I sometimes get asked, “what’s the difference between joint legal custody and sole legal custody?”. Joint legal custody in Oregon is an arrangement by which parents share rights and responsibilities for a major decision concerning the child. This can include the child’s residence, education, health care, and religious training. It is also possible for the joint legal custody order to designate one parent to have sole power to make certain decisions about specific matters, but that decisions on other issues would be made jointly. Sole legal custody means that one parent has the authority to make the major decisions as outlined above. With sole custody, the child may primarily reside with one parent or share his or her time with both parents.

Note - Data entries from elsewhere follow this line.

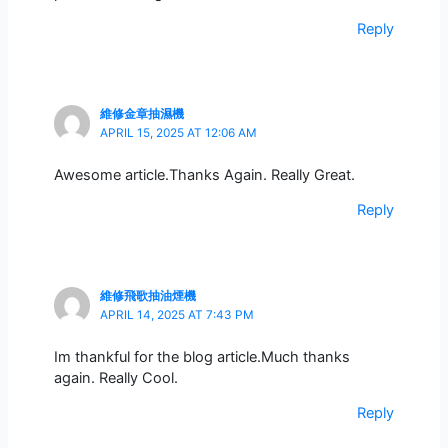
Reply
維修金章抽濕機
APRIL 15, 2025 AT 12:06 AM
Awesome article.Thanks Again. Really Great.
Reply
維修飛歌抽油煙機
APRIL 14, 2025 AT 7:43 PM
Im thankful for the blog article.Much thanks
again. Really Cool.
Reply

The Different Types of Legal Custody in Oregon
It’s important to understand that the court will have the final say when it comes to joint or sole custody. The Oregon courts do not have the power to order joint legal custody unless both parents agree to it. If one parent disagrees with having joint legal custody, then the court will order sole legal custody to one of the parents. The court will make the decision based on what the court believes is in the child’s best interest. Even if one parent has sole legal custody, Oregon law still provides that the non-custodial parent retains certain rights, such as the ability to consult with medical personnel, consult with teachers, and receive educational related records.
Put another way…
Legal custody is an important aspect of raising children when parents divorce. It is a separate issue from physical custody, which concerns arrangements for where a child lives. When a mother and father divorce, legal custody covers major decision-making responsibilities affecting the children, such as medical care, religious instruction, choice of schools, cultural education, and extracurricular activities. The difference between sole custody and joint custody is important, and not subtle.

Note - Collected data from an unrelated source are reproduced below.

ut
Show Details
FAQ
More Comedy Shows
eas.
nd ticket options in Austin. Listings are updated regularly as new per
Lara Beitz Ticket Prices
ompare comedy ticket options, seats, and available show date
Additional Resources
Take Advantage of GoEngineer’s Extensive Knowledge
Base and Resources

Sole vs. Joint Legal Custody
If the parents cannot agree, the court will award legal custody to one parent, which is often the parent who has more parenting time with the children. This is not required, but practically speaking, the parent with more parenting time is usually the parent making doctor’s appointments and handling other matters for the children. The court is not choosing or making the decision that one parent is better than the other parent. However, if parents cannot agree to try to make joint decisions, then it is unlikely they will be successful at making joint decisions for the children later. The courts do not want parents coming back to court time and time again when they cannot come to a joint decision.